When I wrote the abstract for this paper I wonder aloud about the place
of moderation and editing in the informal medium of an Internet
listserv. Consistently, however, my moderation and editing were cited
as the strengths of the conference - no one complained-and I have thus
decided that moderation and editing are not issues at all.
My greater concern in my abstract was with SHAKSPER's "academic
currency." The responses I received would appear to support the
contention that an academic listserv such as SHAKSPER does have academic
value. It provides a sense of a virtual, world-wide community. It is a
forum for a wide variety of discussions that range from the trivial to
the profound. It is a place that theatre professionals can explore
production possibilities and teachers can obtain ideas for the
classroom, and it has clearly played a role in many members'
scholarship.

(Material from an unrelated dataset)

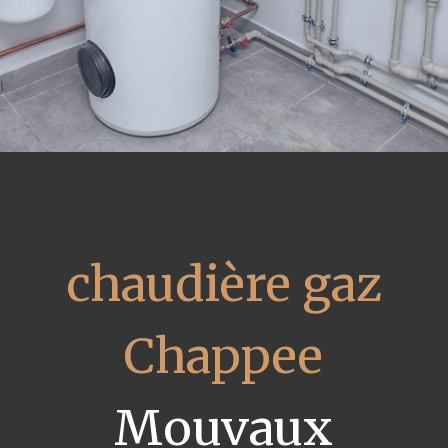
chaudière gaz
Chappee
Mouvaux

All this notwithstanding, what I consider the most
interesting response to my queries reveals another aspect to SHAKSPER I
had not fully considered - SHAKSPER as a cite of cultural contestation.
In her SAA "President's Letter: 1993-94," Phyllis Rackin mentioned the
heated discussion that followed the announcement that Sam Wanamaker had
been awarded a CBE for his work on the Bankside Globe: "Outraged
responses form the UK provoked a series of exchanges that exposed
profound differences between the political and cultural locations
occupied by 'Shakespeare' on the two sides of the Atlantic." This
exchange lead Phyllis Rackin to reflect on the North American "cultural
location" of the SAA and to invite members to send thoughts about "the
new directions the organization should take and /or features you think
it most important to preserve." This exchange was also particularly
enlightening to me - I learned a great deal about North American and
European cultural differences in a direct, immediate way.

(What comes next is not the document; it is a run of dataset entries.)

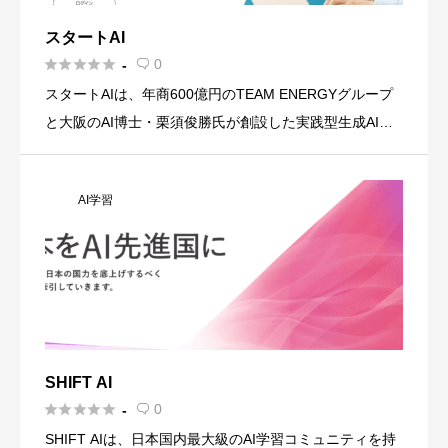
スタートAI





0
-

スタートAIは、年商600億円のTEAM ENERGYグループ
と大阪のAI博士・栗須俊勝氏が創設した実践型生成AIス
クールです。 60日間の短期集中プログラムで、基礎から
実践まで段階的に学べる3つのカリキュラム(ベーシッ
AI学習
[…]
SHIFT AI





0
-

SHIFT AIは、日本国内最大級のAI学習コミュニティを持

For months now, there are been on SHAKSPER on-going debate about
"ideology" - a debate that has appeared again and again over the years.
One of the frequent contributors to the debate, Bill Godshalk, remarks,
"SHAKSPER certainly allows me to see where I stand in the current
debates, and who I tend to stand with." Yet it was the comments of a
contributor who stands in opposition to Bill Godshalk, Terry Hawkes,
that opened my eyes to academic currency that SHAKSPER has as a cite of
cultural contestation: "[SHAKSPER] helps to sharpen my perception of
what scholars in the USA and elsewhere think and believe - not just
about Shakespeare, often about politics, economics, philosophy etc. -
and this is frequently and interestingly at odds with the 'official'
view you get from reading the journals. An unguarded blurt can be very
revelatory - particularly to someone who's interested in how Shakespeare
is used/processed by societies." Terry Hawkes identifies a academic
role an electronic conference such as SHAKSPER plays as a result of its
being a less formal medium than a print journal. SHAKSPER because of
its diversity and its relative informality may, in fact, represent more
accurately than *Shakespeare Quarterly*, than *Shakespeare Survey*, than
*Shakespeare Studies*, than *PMLA*, or than *The Shakespeare Newsletter*
what members of the Shakespeare industry and interested bystanders are
actually thinking and what Shakespeare teachers are actually teaching.
This is a possibility I had not contemplated before I began this paper.